KC Chakrabarty, the deputy governor who is in charge of financial inclusion at the Reserve Bank of India, the banking regulator, says a BC firm "dictating terms" to a bank is a possibility, but it's not an immediate question for the regulator. "If the banks' businesses or consumers start suffering, we will look into this," he adds.

To prevent a countrywide monopoly, the SBI requests for proposals says, the number of clusters for a BC firm will be capped at six.

Despite those reservations, lead banks are putting out request for proposals (RFPs). State Bank of India, the lead bank for Maharashtra, put out its RFP on April 10. RFPs for another 19 states were uploaded on bank websites on May 7. The SBI official says agreements with BCs will be signed by end-July.

According to DFS secretary DK Mittal, the finance ministry is not arm-twisting banks, and that this is not even a directive. "From time to time, the department makes suggestions to banks. It is up to them to accept it or not," he says. "We thought this is one way to improve the viability of BCs. That's all."

"All (BC) players are running in losses," says the Bartronics manager. This is despite the fact that banks have made BCs the mainstay of meeting their financial inclusion targets. According to RBI numbers, of the 100,000-odd banking locations in India, about 70,000 are covered through BCs.

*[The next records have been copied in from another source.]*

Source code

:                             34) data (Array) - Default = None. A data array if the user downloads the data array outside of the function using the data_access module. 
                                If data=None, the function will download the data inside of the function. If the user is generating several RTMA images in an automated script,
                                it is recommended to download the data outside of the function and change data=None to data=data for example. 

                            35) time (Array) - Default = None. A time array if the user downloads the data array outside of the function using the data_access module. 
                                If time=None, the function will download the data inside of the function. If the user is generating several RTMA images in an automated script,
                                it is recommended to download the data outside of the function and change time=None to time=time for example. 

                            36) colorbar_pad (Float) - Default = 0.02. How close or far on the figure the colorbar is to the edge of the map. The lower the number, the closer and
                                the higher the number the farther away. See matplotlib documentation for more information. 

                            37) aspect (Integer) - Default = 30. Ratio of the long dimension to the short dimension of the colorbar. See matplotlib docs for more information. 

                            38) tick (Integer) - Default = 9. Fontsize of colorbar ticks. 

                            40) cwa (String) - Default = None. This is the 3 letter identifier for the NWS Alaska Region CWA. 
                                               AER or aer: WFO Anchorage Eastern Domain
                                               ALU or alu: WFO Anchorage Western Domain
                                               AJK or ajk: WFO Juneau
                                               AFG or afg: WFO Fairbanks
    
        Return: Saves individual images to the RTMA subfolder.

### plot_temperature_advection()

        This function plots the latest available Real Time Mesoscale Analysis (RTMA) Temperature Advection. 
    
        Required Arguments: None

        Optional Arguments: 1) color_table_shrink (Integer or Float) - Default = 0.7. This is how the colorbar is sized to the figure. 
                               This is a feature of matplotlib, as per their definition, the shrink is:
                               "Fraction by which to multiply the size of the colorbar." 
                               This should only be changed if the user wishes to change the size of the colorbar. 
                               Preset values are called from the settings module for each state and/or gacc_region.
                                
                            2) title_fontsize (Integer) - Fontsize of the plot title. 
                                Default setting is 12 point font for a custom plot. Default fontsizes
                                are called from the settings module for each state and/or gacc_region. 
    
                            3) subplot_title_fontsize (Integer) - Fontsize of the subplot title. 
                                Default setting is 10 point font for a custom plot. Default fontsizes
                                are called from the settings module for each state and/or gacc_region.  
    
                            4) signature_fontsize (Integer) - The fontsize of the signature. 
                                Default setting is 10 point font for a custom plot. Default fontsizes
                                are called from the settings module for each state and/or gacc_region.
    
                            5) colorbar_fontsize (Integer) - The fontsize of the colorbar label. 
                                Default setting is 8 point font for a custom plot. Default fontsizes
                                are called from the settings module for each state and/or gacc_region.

Besides financial viability, the other issue with the BC model has been inconsistent service. BC firms not having enough agents, BCs not visiting villages regularly, BC firms delaying payouts to beneficiaries to earn interest for themselves are some of the challenges the model is facing.

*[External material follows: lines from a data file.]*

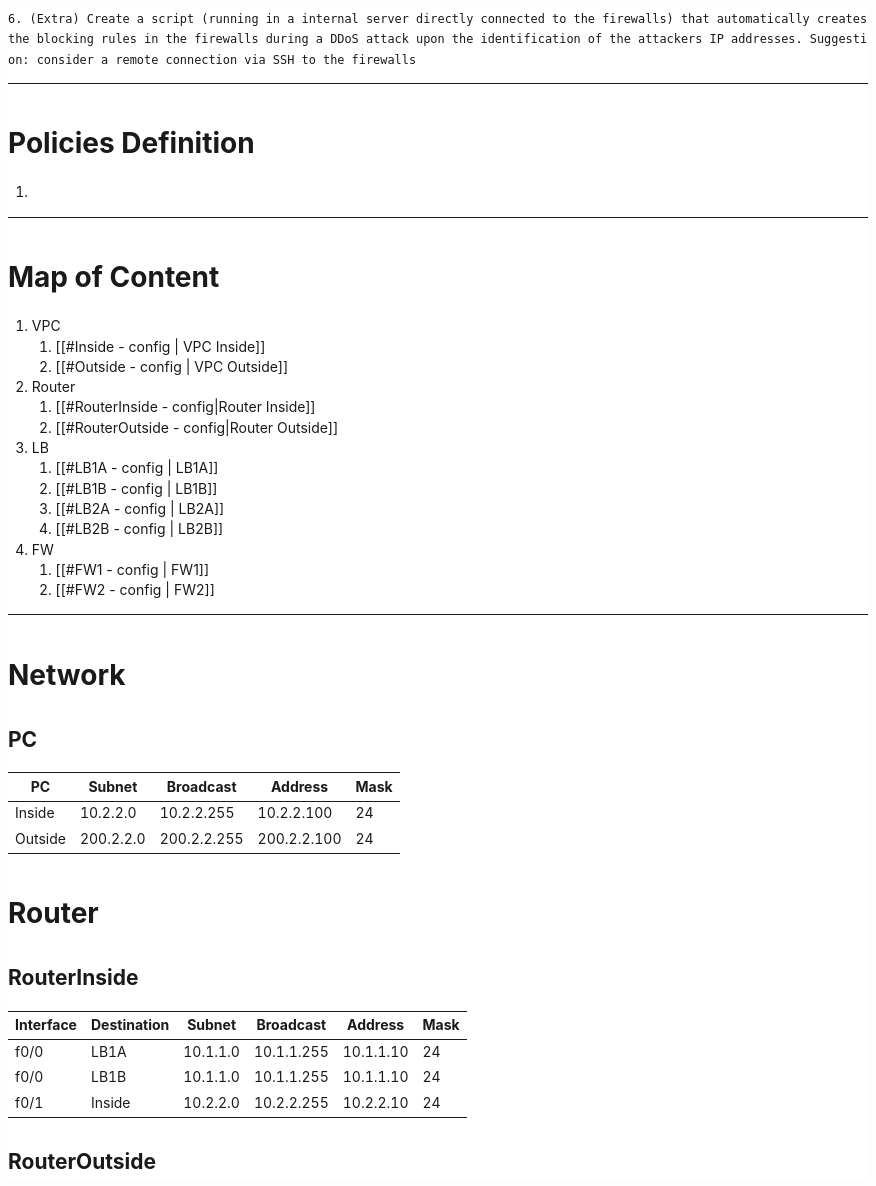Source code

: 	6. (Extra) Create a script (running in a internal server directly connected to the firewalls) that automatically creates the blocking rules in the firewalls during a DDoS attack upon the identification of the attackers IP addresses. Suggestion: consider a remote connection via SSH to the firewalls
---
# Policies Definition
1. 
---
# Map of Content
1. VPC
	1. [[#Inside - config | VPC Inside]]
	2. [[#Outside - config | VPC Outside]]
2. Router
	1. [[#RouterInside - config|Router Inside]]
	2. [[#RouterOutside - config|Router Outside]]
3. LB
	1. [[#LB1A - config | LB1A]]
	2. [[#LB1B - config | LB1B]]
	3. [[#LB2A - config | LB2A]]
	4. [[#LB2B - config | LB2B]]
4. FW
	1. [[#FW1 - config | FW1]]
	2. [[#FW2 - config | FW2]]
---
# Network
## PC

| PC      | Subnet    | Broadcast   | Address     | Mask |
| ------- | --------- | ----------- | ----------- | ---- |
| Inside  | 10.2.2.0  | 10.2.2.255  | 10.2.2.100  | 24   |
| Outside | 200.2.2.0 | 200.2.2.255 | 200.2.2.100 | 24   |
# Router
## RouterInside

| Interface | Destination | Subnet   | Broadcast  | Address   | Mask |
| --------- | ----------- | -------- | ---------- | --------- | ---- |
| f0/0      | LB1A        | 10.1.1.0 | 10.1.1.255 | 10.1.1.10 | 24   |
| f0/0      | LB1B        | 10.1.1.0 | 10.1.1.255 | 10.1.1.10 | 24   |
| f0/1      | Inside      | 10.2.2.0 | 10.2.2.255 | 10.2.2.10 | 24   |
## RouterOutside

This is partly due to the absence of service standards. For the first time, some common service standards are being defined. "It is good to mention what you want with measurable standards," says Khera of FINO. "Or, else anything I do will be short of expectations."

For example, the SBI request for proposals makes it mandatory for the BC firm to have at least one BC agent in every gram panchayat, which is roughly an area of 5-10 km.

Customer authentication will now need to be done online using biometrics, as against the current system of offline, smart card-based. Also, the new system reduces the scope for a BC firm to hold on to customer payments to earn interest for itself. It does so by making it mandatory for customer accounts to be held and maintained with the bank, and not the BC firm, as it happens currently in some cases.

BC firms will have to now invest more in agent presence and in shifting from offline to online authentication. This shift does not perturb Khera. "In this business, 10% of the cost is technology, 90% is people and processes," he says. "I still maintain that my hardware is best suited for this country, but for now, I am going to play along."

The biggest incentive to stay in, or enter, this business at this point in time is handling the 3,00,000-crore of welfare benefits the government has promised to move electronically. This could even change the profile of BC firms and lead to M&As. "It's likely that companies with deep pockets will bid," says the Bartronics manager. "Or, the BC companies might try and raise money on the back of the contracts they win."